++++ TEXTO DE ORIGEN
En cualquier caso, se pierde esa dinámica coral a favor del héroe solitario, como podría ser Geralt de Rivia: todo el pueblo nos suplica, nos pide ayuda para encontrar libros, cabras, hijos o reliquias. Y, sin embargo, también recuerda poderosamente a la primera entrega, al análisis del terreno pensando a escala reducida. Que la vastedad del mapa y esas 40 horas de partida el país no nos engañen: AC fue concebido como un ‘Prince of Persia’ disfrazado de ‘Hitman’. Y así responde.
Claramente, el equipo galo ha aprendido de los tics de ‘Metal Gear Solid V: The Phantom Pain’, en esa estrategia de marcar y derribar, de estudiar patrones de movimiento para detectar los puntos ciegos donde colarse. De hecho, la aniquilación total es sólo una opción. Perdemos el mapa a favor de una brújula menos invasiva —similar a la de la saga ‘Fallout’—. Por fin dejamos a un lado ese mapa lleno de iconos y a favor de un modelo sobrio, de interrogaciones y sugerencias que vamos desvelando poco a poco.
Ganamos también, con respecto a anteriores entregas, un sistema de combos mediante melee/dash/cobertura similar a 'Bloodborne', pero sin la visceralidad de éste. Desde el mismo tutorial ya se nos alerta algo que nos vendrá genial después, en la arena: hay que aprender a cubrirse, a esquivar, a aprovechar cuando rompes la guarda al rival.
Como es tradición, se mantiene el amplio abanico de armas y vestimenta de época —y elegir entre tres arboles de habilidades distintos: el Oráculo, el Guerrero y el Cazador—, pero ahora son siervas de ese contenido propio de un RPG: las piezas cuentan con distintas categorías de color que aluden a su calidad.
Años de revisión consciente
La tradicional vista de águila también hace uso de esa mentalidad simplificadora: apenas actúa como un pulso, como un radar que remarca objetos ambientales: no los enemigos. Para marcar los enemigos debemos recurrir a otra vista de águila, esta vez real.
++++++++
■ EJERCICIOS POR RESOLVER
1. Según la reseña del videojuego, ¿por qué hace falta otra vista de águila para marcar a los enemigos? Responde en una a tres oraciones.
2. ¿Entre qué tres árboles de habilidades se puede elegir, de acuerdo con la reseña del videojuego?
3. Retoma la reseña del videojuego a partir de su última oración.
++++ LISTADO DE REGISTROS
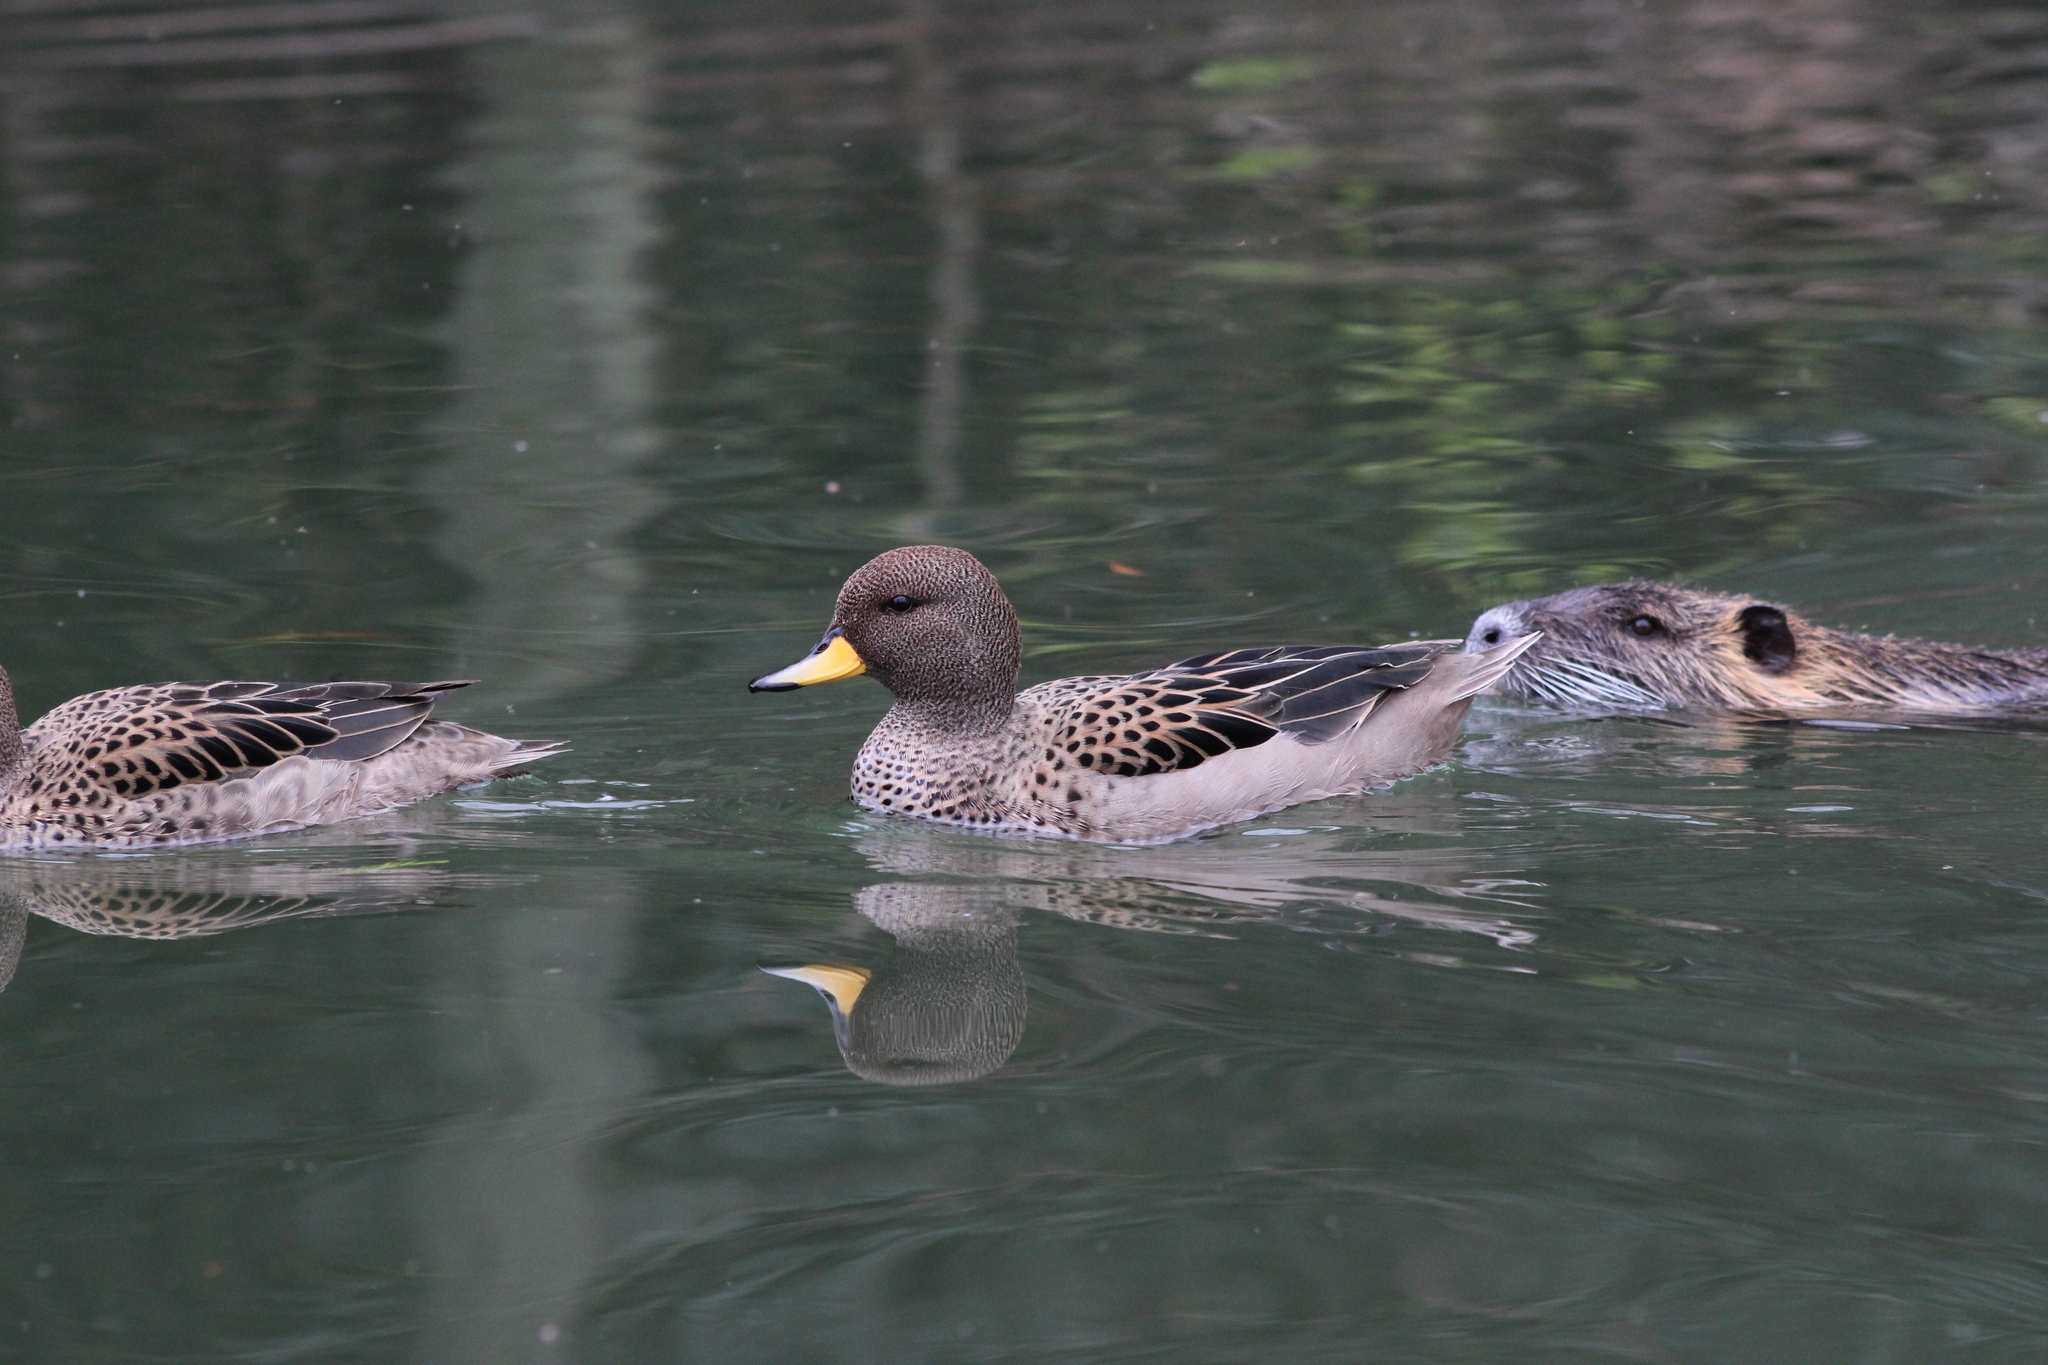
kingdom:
++++++++
++++ LISTADO DE REGISTROS
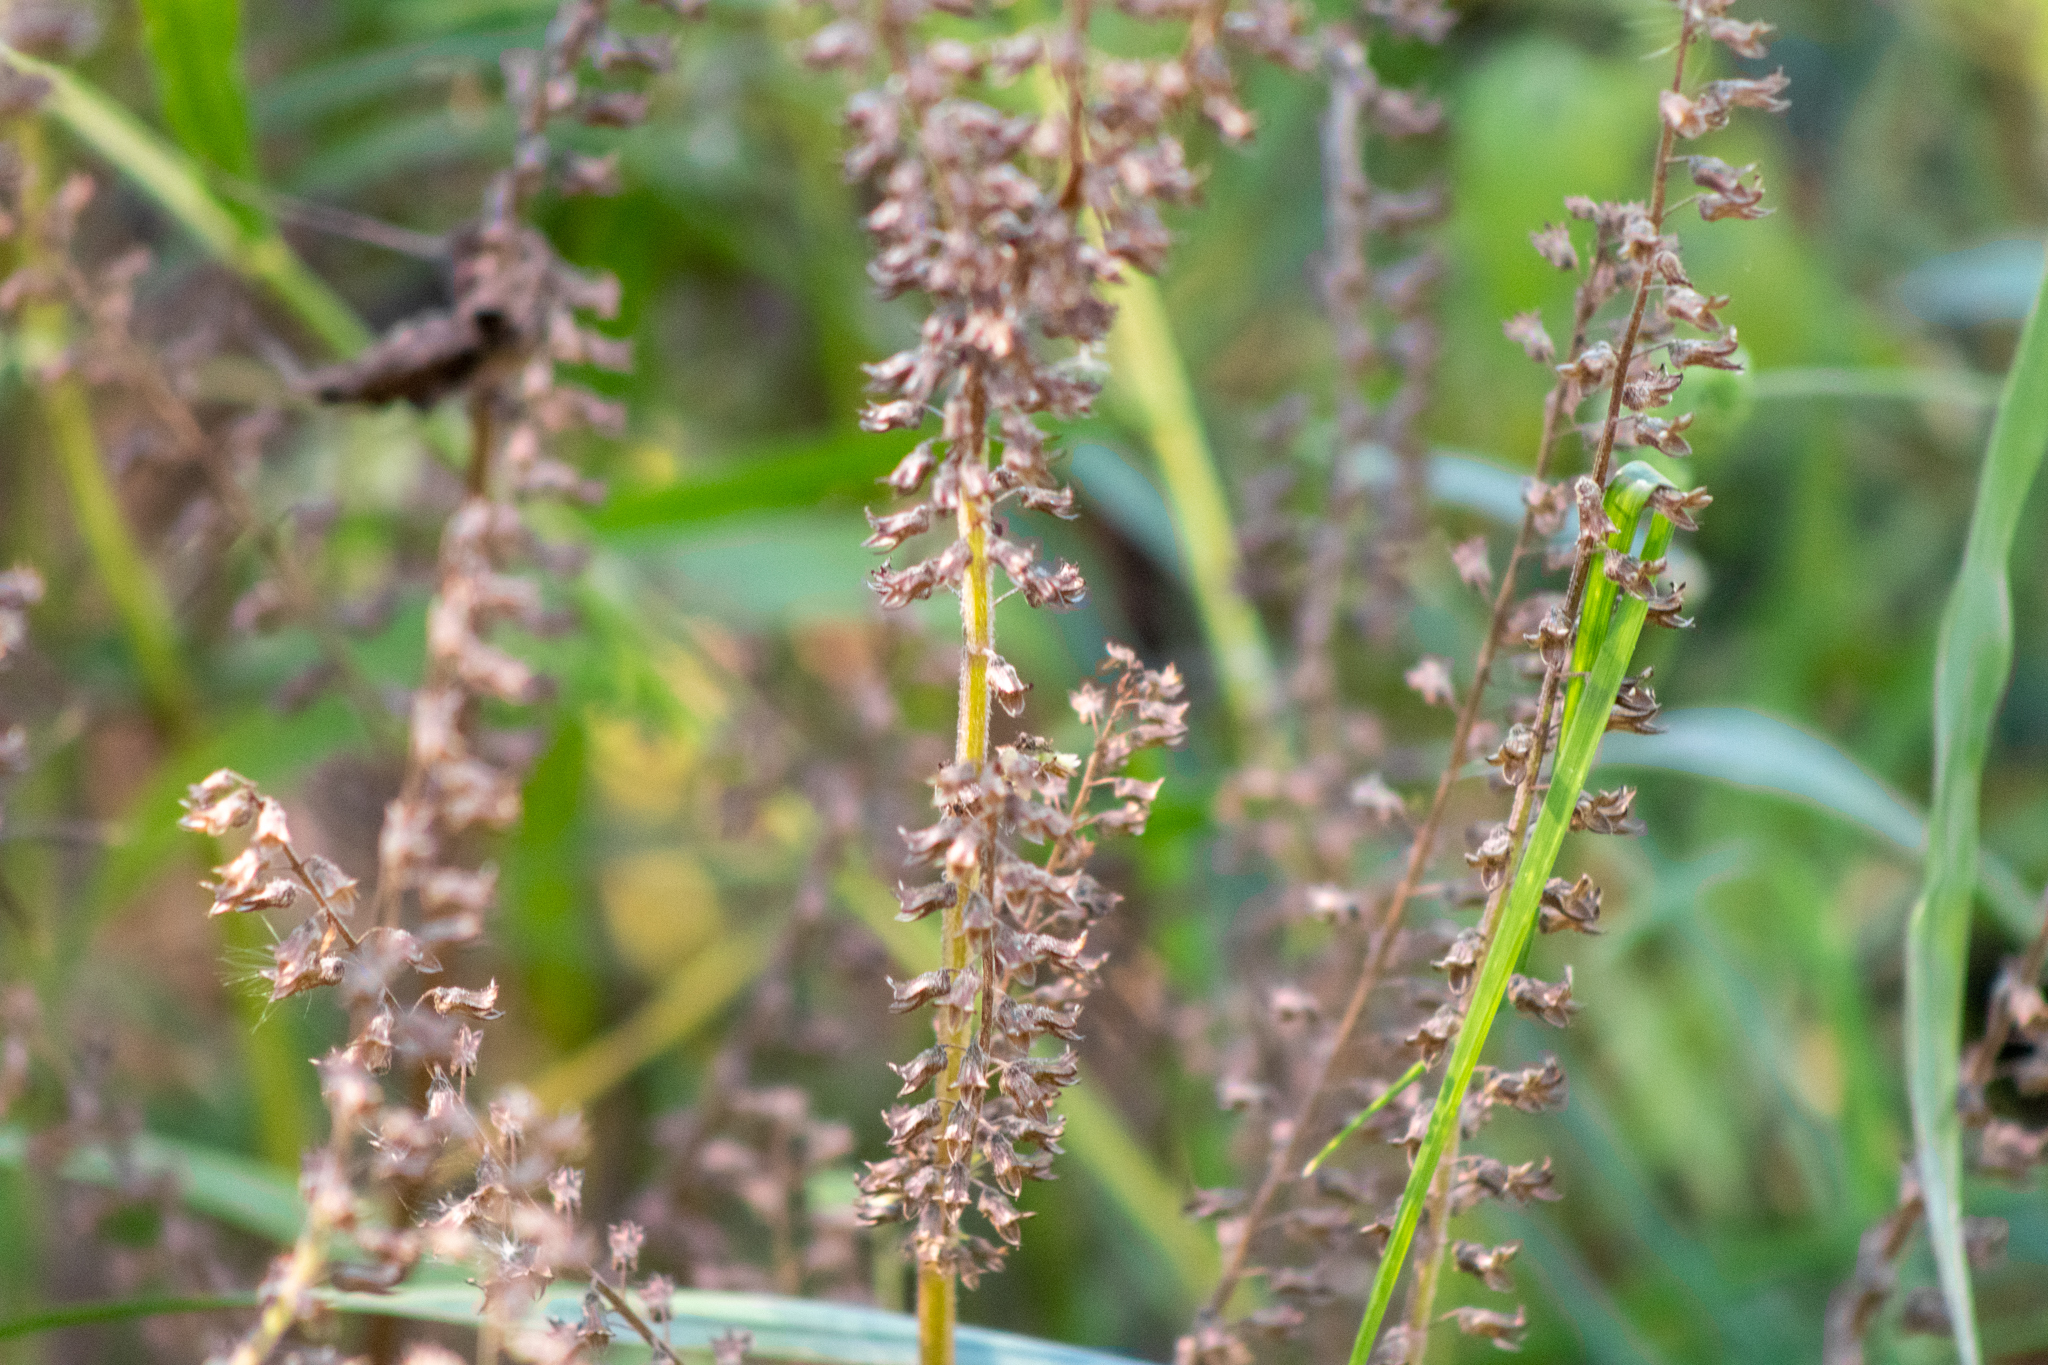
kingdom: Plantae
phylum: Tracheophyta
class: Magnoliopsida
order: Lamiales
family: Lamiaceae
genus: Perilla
++++++++
++++ LISTADO DE REGISTROS
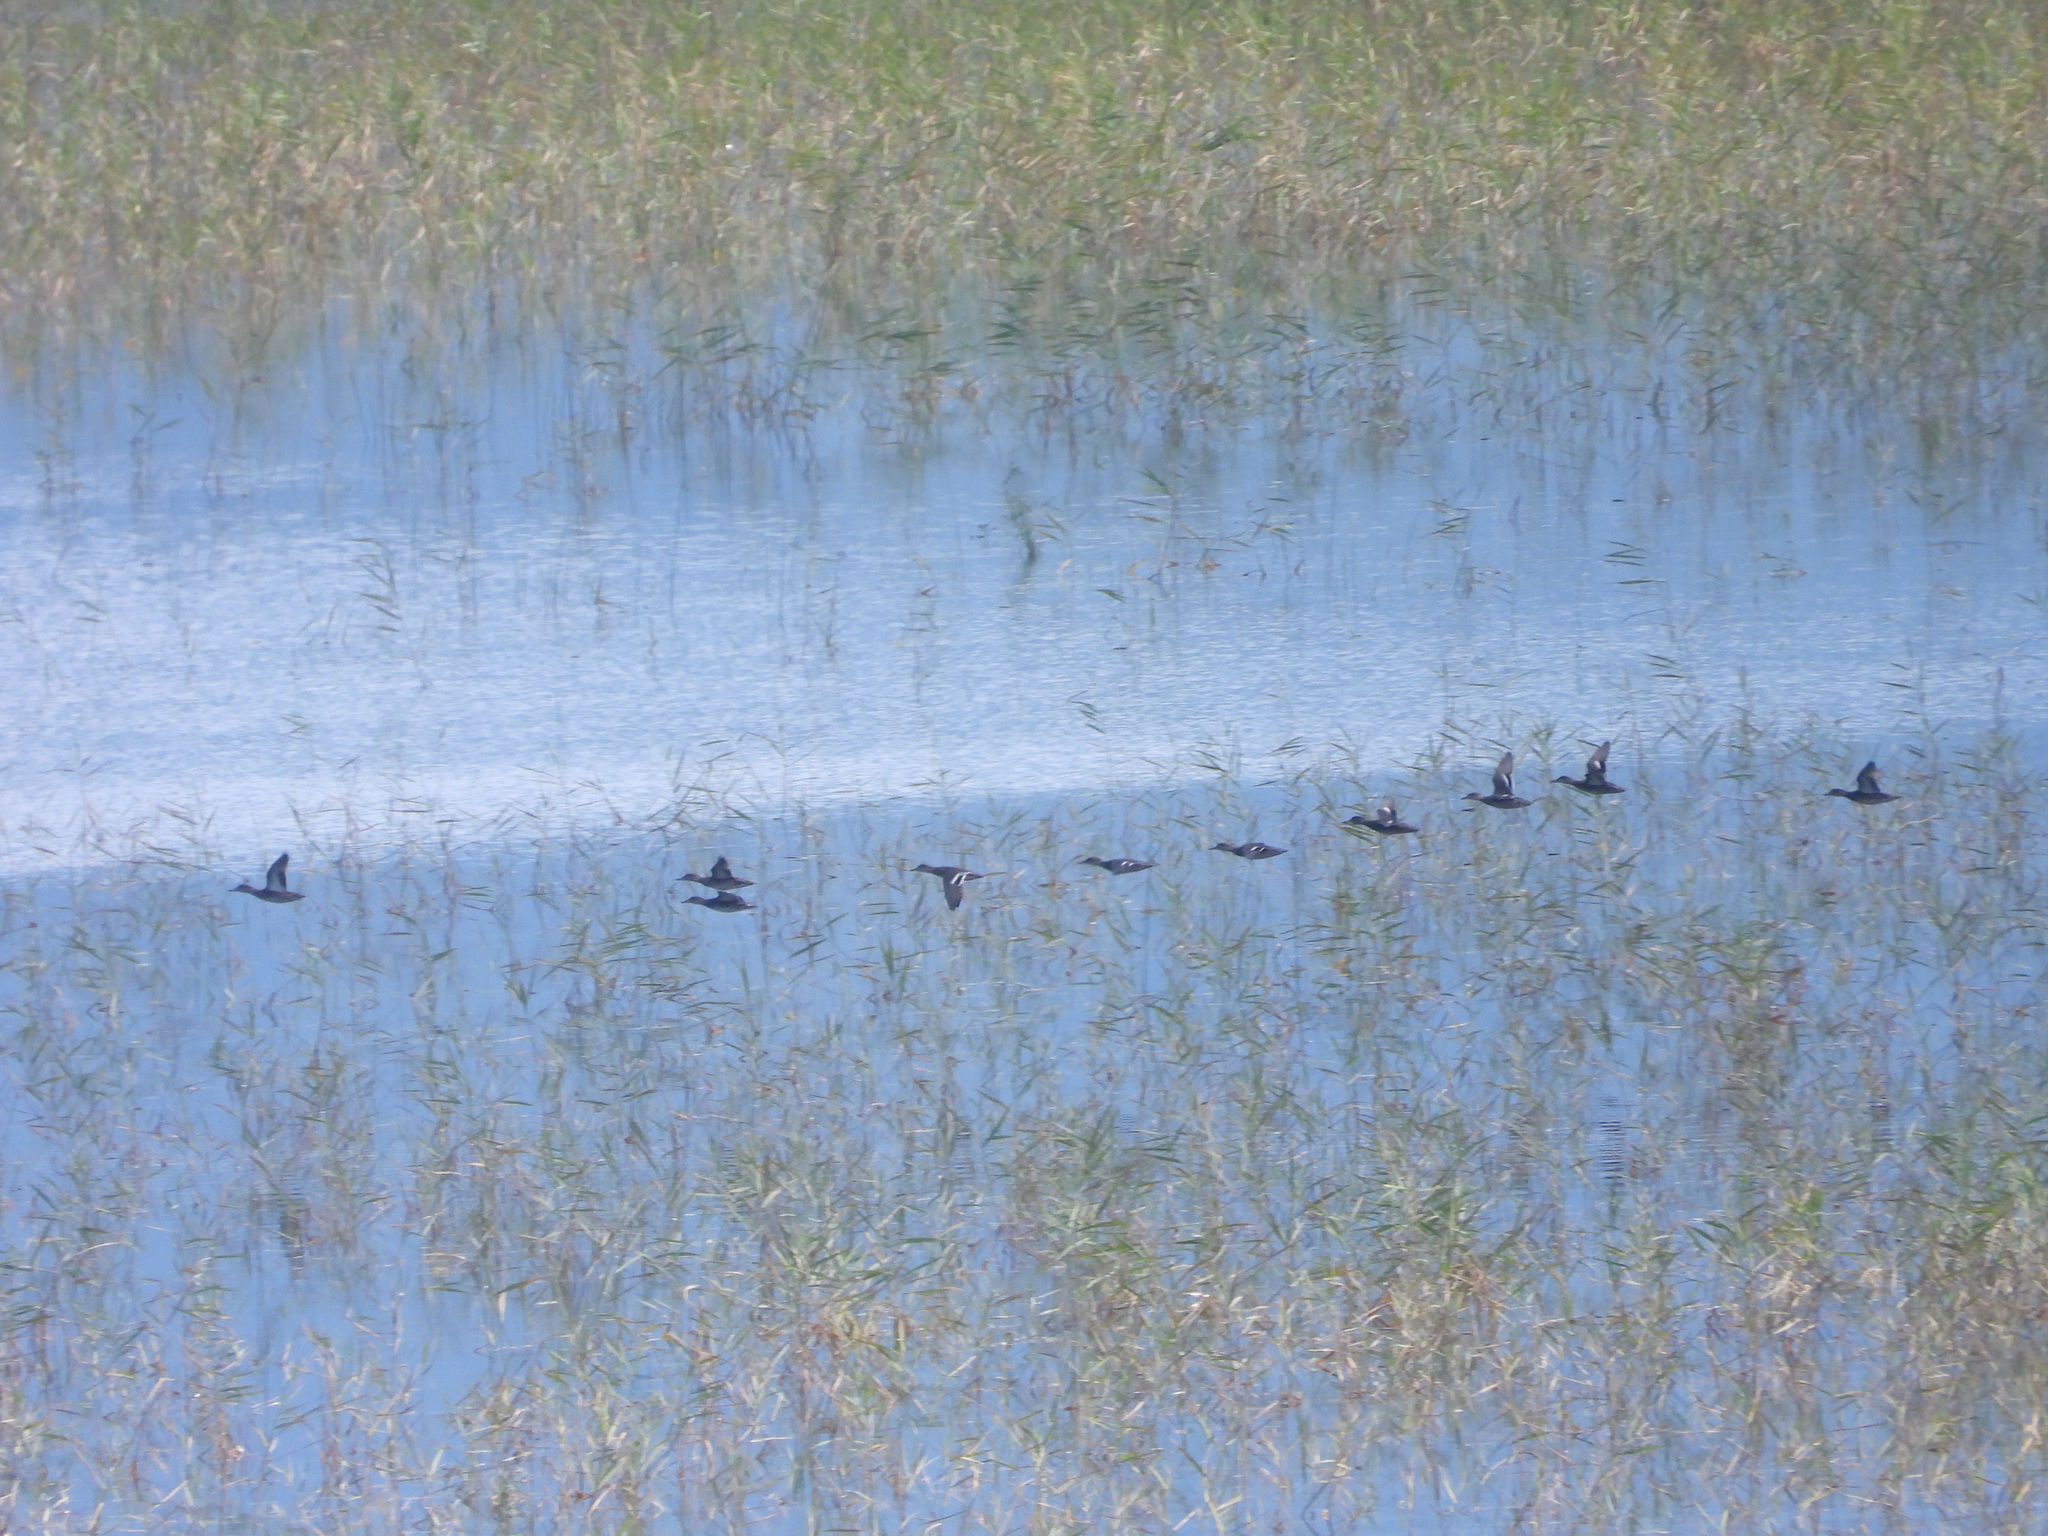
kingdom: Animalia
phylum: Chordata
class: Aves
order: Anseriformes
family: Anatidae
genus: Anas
++++++++
■ RESPUESTAS POR EJERCICIO
1. La vista de águila tradicional solo funciona como un pulso o un radar que resalta objetos del entorno, no a los enemigos. Por eso, para marcarlos hay que recurrir a otra vista de águila, esta vez real.

2. El Oráculo, el Guerrero y el Cazador.

3.
En ‘Far Cry Primal’, cuando medrábamos en la habilidad ‘Señor de las Bestias’ desbloqueábamos las habilidades de un búho cazador, con el que estudiar el terreno o incluso debilitar las filas enemigas. En ACO heredamos estas mecánicas y contamos con Senu: este águila de Bonelli veterana puede ayudarnos a detectar tesoros repartidos por el mapa, peligros, las materias más interesantes (pieles, para modificar nuestra vestimenta) e incluso localizar naufragios. Eso sí, no podremos volar con ella en mitad de una tormenta de arena.
Porque hay tormentas y hay cambios en los comportamientos de los ciudadanos. Según vayamos medrando como libertadores, el pueblo se hará eco de nuestras hazañas, las comentarán en corrillo, mientras los enemigos serán cada vez más feroces. Son evidentes las resonancias en la forma de desplazarse, convocar a la montura o desarrollar secundarias: ‘The Witcher 3’ ha creado escuela.
La fauna vive su propia vida: las águilas dan caza a otras aves menores, los cocodrilos devoran flamencos, los hipopótamos luchan entre ellos por el territorio, cada recoveco de cada oasis transmite esa sensación de urbe vívida. Si nuestro caballo se incendia, prendemos los objetos del entorno: o saltamos corriendo o podemos morir calcinados. Si nos aproximamos demasiado a según qué orillas, el mismo caballo o camello puede acabar devorado por un cocodrilo.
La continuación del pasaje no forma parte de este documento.